Brad and I are just sitting in the airport enjoying a coffee before the flight. It's been a hard week - getting up at 6am to ensure we were at the first session on time, six 75-minute sessions a day and some sort of event in the evening to make us late back to the hotel. Has it been worth it? Of course - the main points to take away are:
Don't use .NET remoting - its slow, won't interoperate and will be eventually deprecated.
Use ASMX and/or Enterprise Services instead - a lot of work has gone towards making them highly performant and scalable.
SQL Server 2005 is comming - its going to both make your life easier and, if you're an ISV, trample over your business model.
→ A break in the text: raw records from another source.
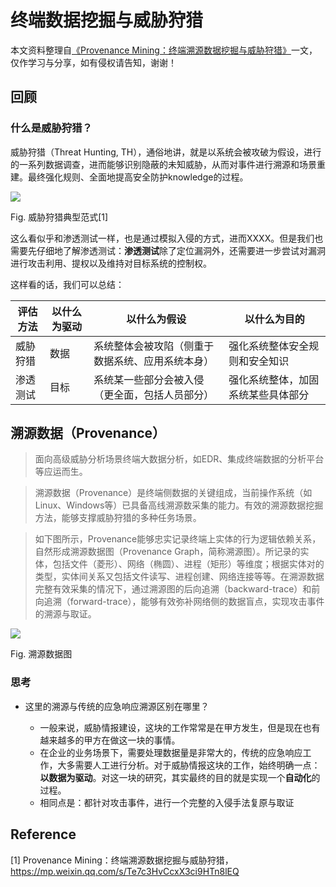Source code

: # 终端数据挖掘与威胁狩猎

本文资料整理自[《Provenance Mining：终端溯源数据挖掘与威胁狩猎》](https://mp.weixin.qq.com/s/Te7c3HvCcxX3ci9HTn8lEQ)一文，仅作学习与分享，如有侵权请告知，谢谢！



## 回顾

### 什么是威胁狩猎？

威胁狩猎（Threat Hunting, TH），通俗地讲，就是以系统会被攻破为假设，进行的一系列数据调查，进而能够识别隐蔽的未知威胁，从而对事件进行溯源和场景重建。最终强化规则、全面地提高安全防护knowledge的过程。

![](https://image-host-toky.oss-cn-shanghai.aliyuncs.com/20200416141423.png)

Fig. 威胁狩猎典型范式[1]



这么看似乎和渗透测试一样，也是通过模拟入侵的方式，进而XXXX。但是我们也需要先仔细地了解渗透测试：**渗透测试**除了定位漏洞外，还需要进一步尝试对漏洞进行攻击利用、提权以及维持对目标系统的控制权。

这样看的话，我们可以总结：

| 评估方法 | 以什么为驱动 | 以什么为假设                                     | 以什么为目的                       |
| -------- | ------------ | ------------------------------------------------ | ---------------------------------- |
| 威胁狩猎 | 数据         | 系统整体会被攻陷（侧重于数据系统、应用系统本身） | 强化系统整体安全规则和安全知识     |
| 渗透测试 | 目标         | 系统某一些部分会被入侵（更全面，包括人员部分）   | 强化系统整体，加固系统某些具体部分 |



## 溯源数据（Provenance）

> 面向高级威胁分析场景终端大数据分析，如EDR、集成终端数据的分析平台等应运而生。

> 溯源数据（Provenance）是终端侧数据的关键组成，当前操作系统（如Linux、Windows等）已具备高线溯源数采集的能力。有效的溯源数据挖掘方法，能够支撑威胁狩猎的多种任务场景。

> 如下图所示，Provenance能够忠实记录终端上实体的行为逻辑依赖关系，自然形成溯源数据图（Provenance Graph，简称溯源图）。所记录的实体，包括文件（菱形）、网络（椭圆）、进程（矩形）等维度；根据实体对的类型，实体间关系又包括文件读写、进程创建、网络连接等等。在溯源数据完整有效采集的情况下，通过溯源图的后向追溯（backward-trace）和前向追溯（forward-trace），能够有效弥补网络侧的数据盲点，实现攻击事件的溯源与取证。

![](https://image-host-toky.oss-cn-shanghai.aliyuncs.com/20200416141348.png)

Fig. 溯源数据图



### 思考

- 这里的溯源与传统的应急响应溯源区别在哪里？

  - 一般来说，威胁情报建设，这块的工作常常是在甲方发生，但是现在也有越来越多的甲方在做这一块的事情。
  - 在企业的业务场景下，需要处理数据量是非常大的，传统的应急响应工作，大多需要人工进行分析。对于威胁情报这块的工作，始终明确一点：**以数据为驱动**。对这一块的研究，其实最终的目的就是实现一个**自动化**的过程。
  - 相同点是：都针对攻击事件，进行一个完整的入侵手法复原与取证







## Reference

[1] Provenance Mining：终端溯源数据挖掘与威胁狩猎，https://mp.weixin.qq.com/s/Te7c3HvCcxX3ci9HTn8lEQ

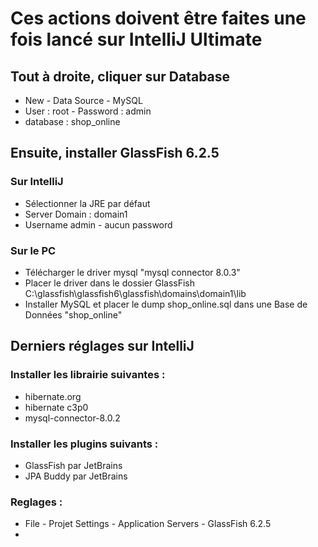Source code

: # Ces actions doivent être faites une fois lancé sur IntelliJ Ultimate 

## Tout à droite, cliquer sur Database
- New - Data Source - MySQL
- User : root  - Password : admin
- database : shop_online

## Ensuite, installer GlassFish 6.2.5

### Sur IntelliJ 
- Sélectionner la JRE par défaut
- Server Domain : domain1
- Username admin  - aucun password

### Sur le PC
- Télécharger le driver mysql "mysql connector 8.0.3"
- Placer le driver dans le dossier GlassFish C:\glassfish\glassfish6\glassfish\domains\domain1\lib
- Installer MySQL et placer le dump shop_online.sql dans une Base de Données "shop_online"

## Derniers réglages sur IntelliJ
### Installer les librairie suivantes :
- hibernate.org
- hibernate c3p0
- mysql-connector-8.0.2
  
### Installer les plugins suivants :
- GlassFish par JetBrains
- JPA Buddy par JetBrains

### Reglages :
- File - Projet Settings - Application Servers - GlassFish 6.2.5
- 
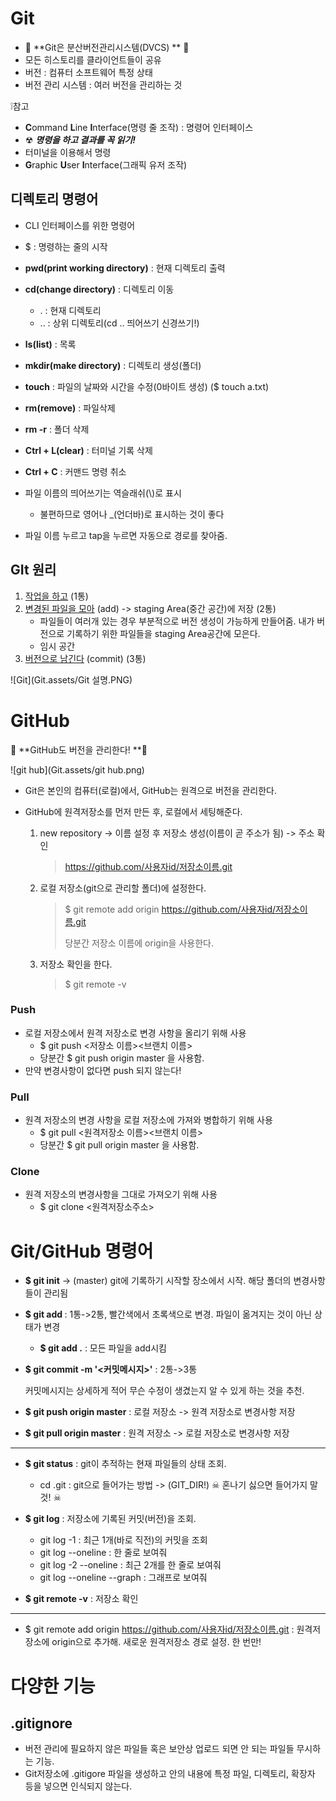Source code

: # Git

- 🌟 **Git은 분산버전관리시스템(DVCS) ** 🌟
- 모든 히스토리를 클라이언트들이 공유
- 버전 : 컴퓨터 소프트웨어 특정 상태
- 버전 관리 시스템 : 여러 버전을 관리하는 것




❕참고

-  **C**ommand **L**ine **I**nterface(명령 줄 조작) : 명령어 인터페이스
  - ☢ ***명령을 하고 결과를 꼭 읽기!***
  - 터미널을 이용해서 명령
- **G**raphic **U**ser **I**nterface(그래픽 유저 조작)



## 디렉토리 명령어
- CLI 인터페이스를 위한 명령어
- $ : 명령하는 줄의 시작
- **pwd(print working directory)** : 현재 디렉토리 출력
- **cd(change directory)** : 디렉토리 이동 
  - .  : 현재 디렉토리
  -  .. : 상위 디렉토리(cd .. 띄어쓰기 신경쓰기!)
- **ls(list)** : 목록
- **mkdir(make directory)** : 디렉토리 생성(폴더)
- **touch** : 파일의 날짜와 시간을 수정(0바이트 생성) ($ touch a.txt)
- **rm(remove)** : 파일삭제
- **rm -r** : 폴더 삭제
- **Ctrl + L(clear)** : 터미널 기록 삭제
- **Ctrl + C** : 커맨드 명령 취소
- 파일 이름의 띄어쓰기는 역슬래쉬(\\)로 표시 
  - 불편하므로 영어나 _(언더바)로 표시하는 것이 좋다

- 파일 이름 누르고 tap을 누르면 자동으로 경로를 찾아줌.



## GIt 원리

1) <u>작업을 하고</u> (1통)
2) <u>변경된 파일을 모아</u> (add) -> staging Area(중간 공간)에 저장 (2통)
   - 파일들이 여러개 있는 경우 부분적으로 버전 생성이 가능하게 만들어줌. 내가 버전으로 기록하기 위한 파일들을 staging Area공간에 모은다.
   - 임시 공간
3) <u>버전으로 남긴다</u> (commit) (3통)

![Git](Git.assets/Git 설명.PNG)



# GitHub

🌟 **GitHub도 버전을 관리한다!  **🌟

![git hub](Git.assets/git hub.png)

- Git은 본인의 컴퓨터(로컬)에서, GitHub는 원격으로 버전을 관리한다.

- GitHub에 원격저장소를 먼저 만든 후, 로컬에서 세팅해준다.

  1. new repository -> 이름 설정 후 저장소 생성(이름이 곧 주소가 됨) -> 주소 확인

     > https://github.com/사용자id/저장소이름.git

  2. 로컬 저장소(git으로 관리할 폴더)에 설정한다.

     > $ git remote add origin https://github.com/사용자id/저장소이름.git
     >
     > 당분간 저장소 이름에 origin을 사용한다.

  3. 저장소 확인을 한다.

     > $ git remote -v



### Push

- 로컬 저장소에서 원격 저장소로 변경 사항을 올리기 위해 사용
  - $ git push <저장소 이름><브랜치 이름>
  - 당분간 $ git push origin master 을 사용함.
- 만약 변경사항이 없다면 push 되지 않는다!

### Pull

- 원격 저장소의 변경 사항을 로컬 저장소에 가져와 병합하기 위해 사용
  - $ git pull <원격저장소 이름><브랜치 이름>
  - 당분간 $ git pull origin master 을 사용함.

### Clone

- 원격 저장소의 변경사항을 그대로 가져오기 위해 사용
  - $ git clone <원격저장소주소>



# Git/GitHub 명령어

- **$ git init** -> (master) git에 기록하기 시작할 장소에서 시작. 해당 폴더의 변경사항들이 관리됨

- **$ git add <file>** : 1통->2통, 빨간색에서 초록색으로 변경. 파일이 옮겨지는 것이 아닌 상태가 변경

  - **$ git add .** : 모든 파일을 add시킴

- **$ git commit -m '<커밋메시지>'**  : 2통->3통

  커밋메시지는 상세하게 적어 무슨 수정이 생겼는지 알 수 있게 하는 것을 추천.

- **$ git push origin master** : 로컬 저장소 -> 원격 저장소로 변경사항 저장

- **$ git pull origin master** : 원격 저장소 -> 로컬 저장소로 변경사항 저장

---

- **$ git status** : git이 추적하는 현재 파일들의 상태 조회.
  - cd .git : git으로 들어가는 방법 -> (GIT_DIR!) ☠ 혼나기 싫으면 들어가지 말 것!  ☠

- **$ git log** : 저장소에 기록된 커밋(버전)을 조회.
  - git log -1 : 최근 1개(바로 직전)의 커밋을 조회
  - git log --oneline : 한 줄로 보여줘
  - git log -2 --oneline : 최근 2개를 한 줄로 보여줘
  - git log --oneline --graph :  그래프로 보여줘

- **$ git remote -v** : 저장소 확인

---

- $ git remote add origin https://github.com/사용자id/저장소이름.git : 원격저장소에 origin으로 추가해. 새로운 원격저장소 경로 설정. 한 번만!



# 다양한 기능

## .gitignore

- 버전 관리에 필요하지 않은 파일들 혹은 보안상 업로드 되면 안 되는 파일들 무시하는 기능.
- Git저장소에 .gitigore 파일을 생성하고 안의 내용에 특정 파일, 디렉토리, 확장자 등을 넣으면 인식되지 않는다.
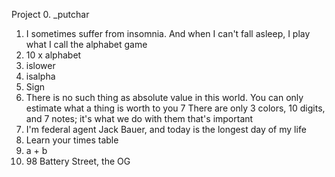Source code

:Project 
0. _putchar
1. I sometimes suffer from insomnia. And when I can't fall asleep, I play what I call the alphabet game
2. 10 x alphabet
3. islower
4. isalpha
5. Sign
6. There is no such thing as absolute value in this world. You can only estimate what a thing is worth to you
7 There are only 3 colors, 10 digits, and 7 notes; it's what we do with them that's important
8. I'm federal agent Jack Bauer, and today is the longest day of my life
9. Learn your times table
10. a + b
11. 98 Battery Street, the OG
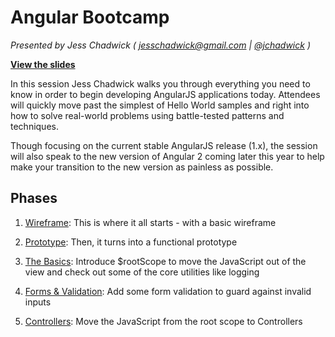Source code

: # Angular Bootcamp

_Presented by Jess Chadwick  ( [jesschadwick@gmail.com](mailto:jesschadwick@gmail.com) | [@jchadwick](https://twitter.comhttps://github.com/jchadwick) )_

**[View the slides](https://onedrive.live.com/redir?resid=229ED79D402C9B40!84084&authkey=!AA0yHY2DeTXcFcc&ithint=file%2cpptx)**

In this session Jess Chadwick walks you through everything you need to know in order to begin developing AngularJS applications today.   Attendees will quickly move past the simplest of Hello World samples and right into how to solve real-world problems using battle-tested patterns and techniques. 

Though focusing on the current stable AngularJS release (1.x), the session will also speak to the new version of Angular 2 coming later this year to help make your transition to the new version as painless as possible.


## Phases

1. [Wireframe](https://github.com/jchadwick/AngularBootcamp/tree/Wireframe):
This is where it all starts - with a basic wireframe

1. [Prototype](https://github.com/jchadwick/AngularBootcamp/tree/Prototype):
Then, it turns into a functional prototype

1. [The Basics](https://github.com/jchadwick/AngularBootcamp/tree/Basics):
Introduce $rootScope to move the JavaScript out of the view 
and check out some of the core utilities like logging

1. [Forms & Validation](https://github.com/jchadwick/AngularBootcamp/tree/Forms):
Add some form validation to guard against invalid inputs

1. [Controllers](https://github.com/jchadwick/AngularBootcamp/tree/Controllers):
Move the JavaScript from the root scope to Controllers
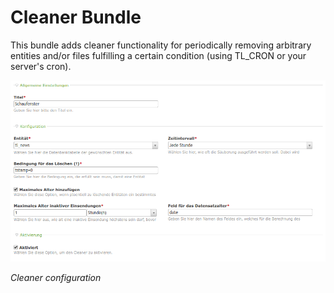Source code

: # Cleaner Bundle

This bundle adds cleaner functionality for periodically removing arbitrary entities and/or files fulfilling a certain condition (using TL_CRON or your server's cron).

![alt Archive](docs/screenshot.png)

*Cleaner configuration*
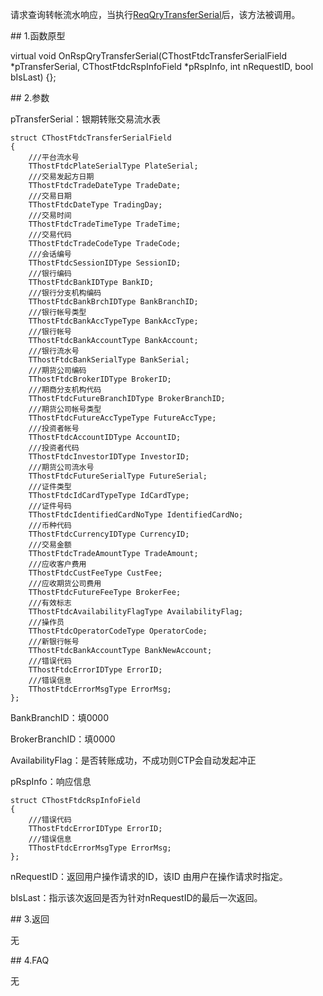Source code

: <p>请求查询转帐流水响应，当执行<a href="../../CTHOSTFTDCTRADERSPI/REQQRYTRANSFERSERIAL/">ReqQryTransferSerial</a>后，该方法被调用。</p>
<span class="anchor" id="5459e31f-7969-43b7-8e7e-b5392530b84d"></span>
## 1.函数原型
<p>virtual void OnRspQryTransferSerial(CThostFtdcTransferSerialField *pTransferSerial, CThostFtdcRspInfoField *pRspInfo, int nRequestID, bool bIsLast) {};</p>
<span class="anchor" id="8c27797e-84c3-41a0-8ff7-a291ae1ceb91"></span>
## 2.参数
<p>pTransferSerial：银期转账交易流水表</p>
<pre><code>struct CThostFtdcTransferSerialField
{
    ///平台流水号
    TThostFtdcPlateSerialType PlateSerial;
    ///交易发起方日期
    TThostFtdcTradeDateType TradeDate;
    ///交易日期
    TThostFtdcDateType TradingDay;
    ///交易时间
    TThostFtdcTradeTimeType TradeTime;
    ///交易代码
    TThostFtdcTradeCodeType TradeCode;
    ///会话编号
    TThostFtdcSessionIDType SessionID;
    ///银行编码
    TThostFtdcBankIDType BankID;
    ///银行分支机构编码
    TThostFtdcBankBrchIDType BankBranchID;
    ///银行帐号类型
    TThostFtdcBankAccTypeType BankAccType;
    ///银行帐号
    TThostFtdcBankAccountType BankAccount;
    ///银行流水号
    TThostFtdcBankSerialType BankSerial;
    ///期货公司编码
    TThostFtdcBrokerIDType BrokerID;
    ///期商分支机构代码
    TThostFtdcFutureBranchIDType BrokerBranchID;
    ///期货公司帐号类型
    TThostFtdcFutureAccTypeType FutureAccType;
    ///投资者帐号
    TThostFtdcAccountIDType AccountID;
    ///投资者代码
    TThostFtdcInvestorIDType InvestorID;
    ///期货公司流水号
    TThostFtdcFutureSerialType FutureSerial;
    ///证件类型
    TThostFtdcIdCardTypeType IdCardType;
    ///证件号码
    TThostFtdcIdentifiedCardNoType IdentifiedCardNo;
    ///币种代码
    TThostFtdcCurrencyIDType CurrencyID;
    ///交易金额
    TThostFtdcTradeAmountType TradeAmount;
    ///应收客户费用
    TThostFtdcCustFeeType CustFee;
    ///应收期货公司费用
    TThostFtdcFutureFeeType BrokerFee;
    ///有效标志
    TThostFtdcAvailabilityFlagType AvailabilityFlag;
    ///操作员
    TThostFtdcOperatorCodeType OperatorCode;
    ///新银行帐号
    TThostFtdcBankAccountType BankNewAccount;
    ///错误代码
    TThostFtdcErrorIDType ErrorID;
    ///错误信息
    TThostFtdcErrorMsgType ErrorMsg;
};
</code></pre>
<p>BankBranchID：填0000</p>
<p>BrokerBranchID：填0000</p>
<p>AvailabilityFlag：是否转账成功，不成功则CTP会自动发起冲正</p>
<p>pRspInfo：响应信息</p>
<pre><code>struct CThostFtdcRspInfoField
{
    ///错误代码
    TThostFtdcErrorIDType ErrorID;
    ///错误信息
    TThostFtdcErrorMsgType ErrorMsg;
};
</code></pre>
<p>nRequestID：返回用户操作请求的ID，该ID 由用户在操作请求时指定。</p>
<p>bIsLast：指示该次返回是否为针对nRequestID的最后一次返回。</p>
<span class="anchor" id="60ba06d1-81f3-490b-a090-5160e0f46984"></span>
## 3.返回
<p>无</p>
<span class="anchor" id="34e4b8c9-8a95-45ce-bbf8-8cf0d01ceb58"></span>
## 4.FAQ
<p>无</p>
Time to look for that next pardigm shift.
Microsoft are getting even more into the developer tools arena - enterprise source and project control, integrated testing and code coverage tools, also code checking and verification tools. I spoke to both Perforce and Compuware to try and get their point of view and see how worried they were.
Compuware trotted out the company line that they have always built on top of what Microsoft provides and will continue to do so.
Perforce were not quite so upbeat - their response was more of a "lets wait and see what Microsoft ships". They made the point that they have probably the fastest source control tool on the market and wonder if Microsoft can match it. They also showed me some new visualizations they are developing related to how the code changes over time - colouring lines based on how old they are. It looks a useful method to find out how a file has evolved.